An End of Poppies
Pale-faced clerks sit at desks behind mosquito nets, compiling the ledgers and lists of all the fallen and taking deliveries of the latest pile of dog tags. Accountants quantifying the dead as if they were at the gates of hell or purgatory. Surely the grimmest of impossible tasks. We will never know the true tally.
Outside in the dirt stand forlorn men whose job it is to endlessly shovel lime onto the heaps of scattered bodies lying in the open pits. The bodies all naked, long since stripped of any clothing. All items of uniform that remain serviceable are re-used; recycled. Jackets, boots, trousers, helmets and caps, even socks or underwear. Most soldiers, including me, wander the battlefields in dead men's clothes. It is best not to think about the former occupants of your battledress. I think my jacket is new at least. Well it was when I came here.
These endless bodies seem unreal and thin; their broken pallid bony shapes perform impractical gymnastic shapes on top of one another. Shapes unfeasible in life. Here the dead faces grimace like gargoyles in pain. Not at all like the peace I have witnessed in the countenance of the newly deceased. I cannot bring myself to imagine that this multitude of husks used to be living men. Perhaps their souls are departed from the physical shells, hopefully long distant from the resting place of their bodies.

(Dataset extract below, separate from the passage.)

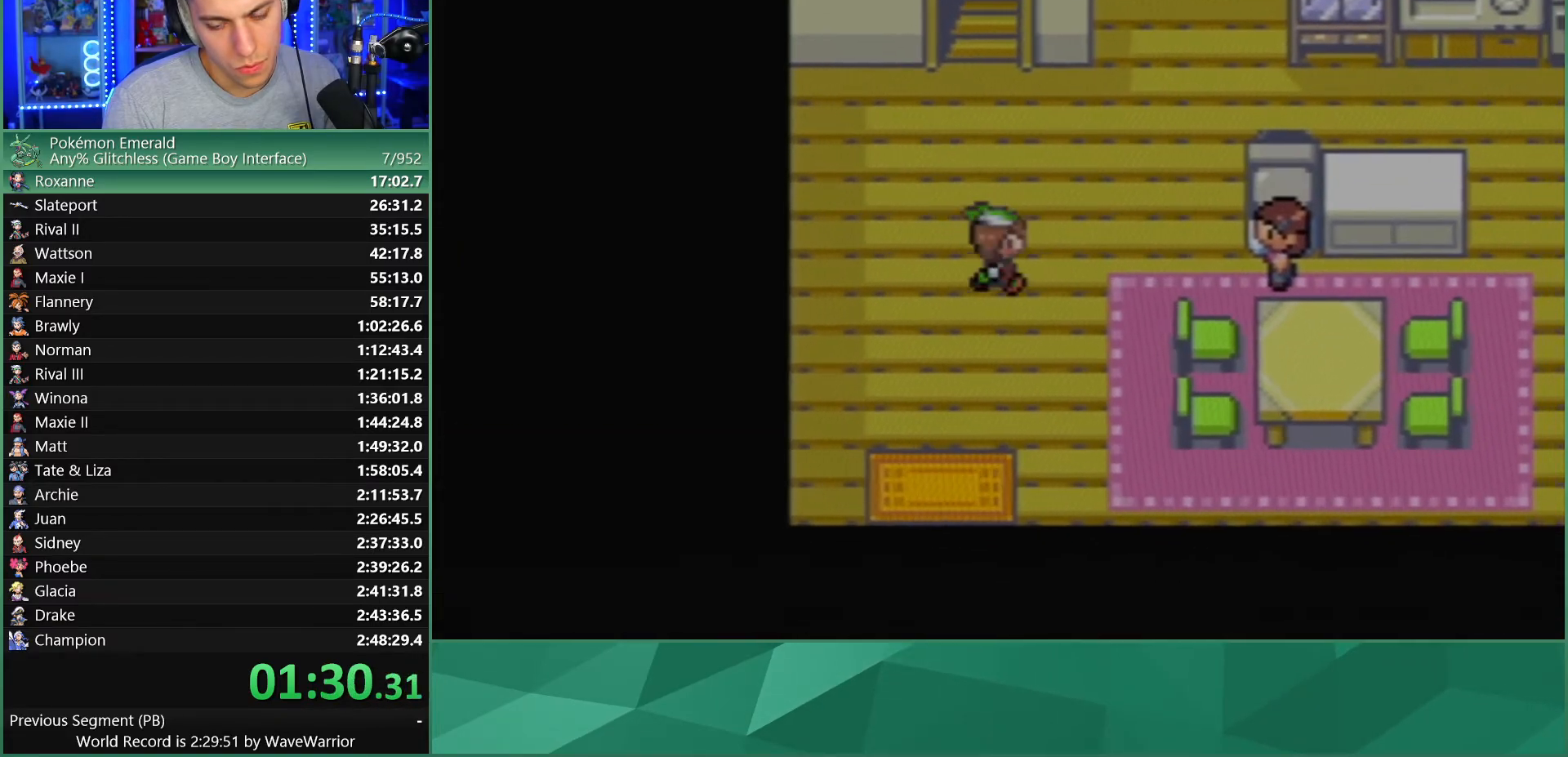
{"buttons": [], "events": [[67, "L1", "up"], [167, "B", "down"], [183, "L1", "down"], [267, "B", "up"], [283, "L1", "up"], [350, "B", "down"], [383, "L1", "down"], [450, "B", "up"], [483, "L1", "up"]]}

Once the bodies are covered in lime the steam tractors slowly push the dirt over the pit, men shovelling at the sides, before they move on to dig new ones.

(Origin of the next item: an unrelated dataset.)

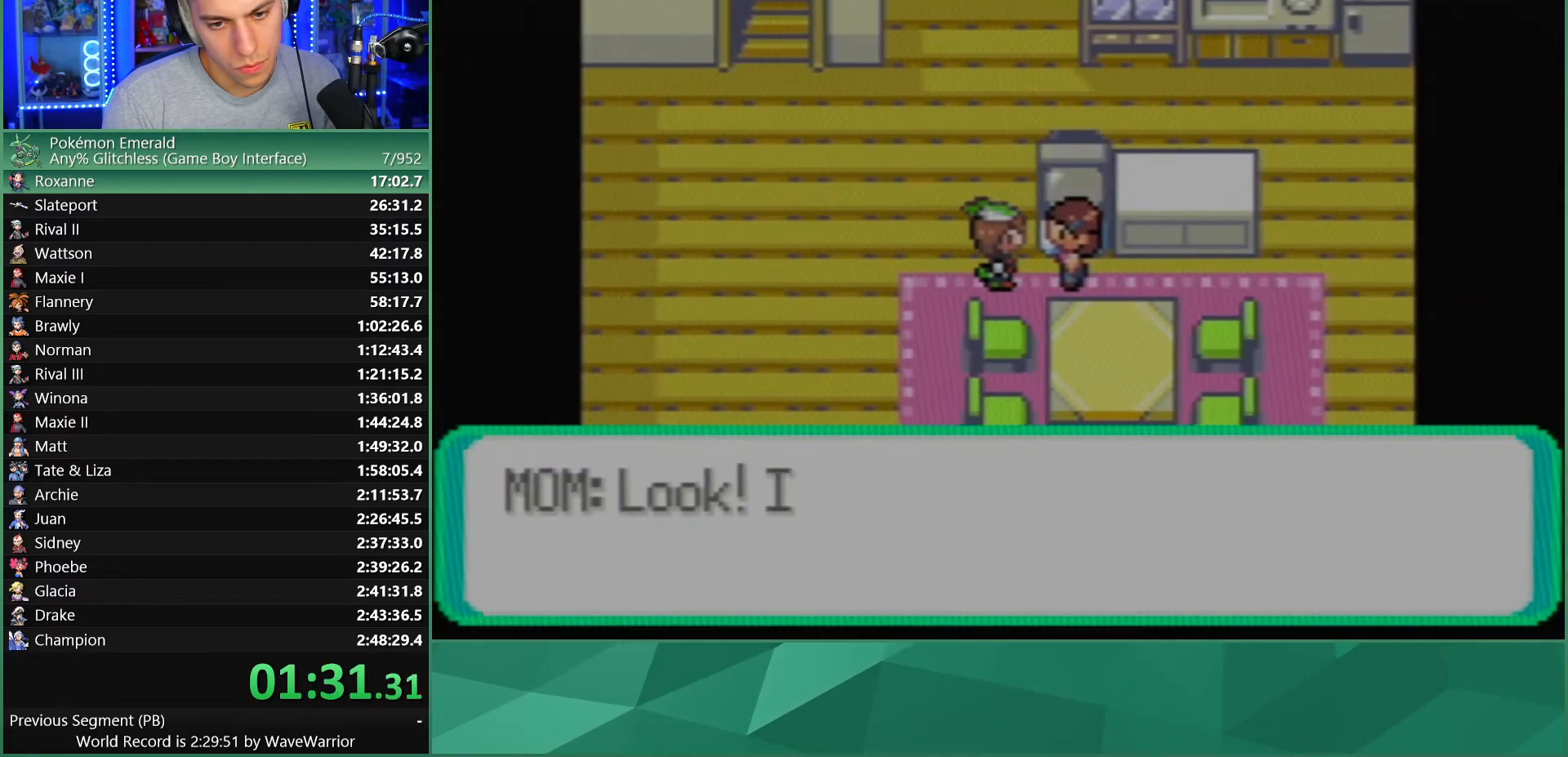
{"buttons": [], "events": [[17, "B", "down"], [67, "L1", "up"], [117, "B", "up"], [167, "L1", "down"], [183, "B", "down"], [250, "L1", "up"], [267, "B", "up"], [333, "B", "down"], [350, "L1", "down"], [433, "B", "up"], [433, "L1", "up"]]}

The desperate men at the pits stand stooped as they dig; their faces covered with dirty scarves. Covered from the flies and the stink and shame of it. There must be places and people like this all along the Front. On their side and ours.
This whole conglomeration of a camp site reminds me of some medieval painting by Heironymus Bosch. I imagine the tents at Agincourt and the carts and wagons full to bursting with hangers-on. Flags flying as they waited for battle, all huddled round fires like we are. All there for King and Country like we are. Ours is an inflated version of the wars of the past and without the hindsight of history it seems less noble somehow. It is industry now. Industry has removed any humanity from war, if there ever was such a thing.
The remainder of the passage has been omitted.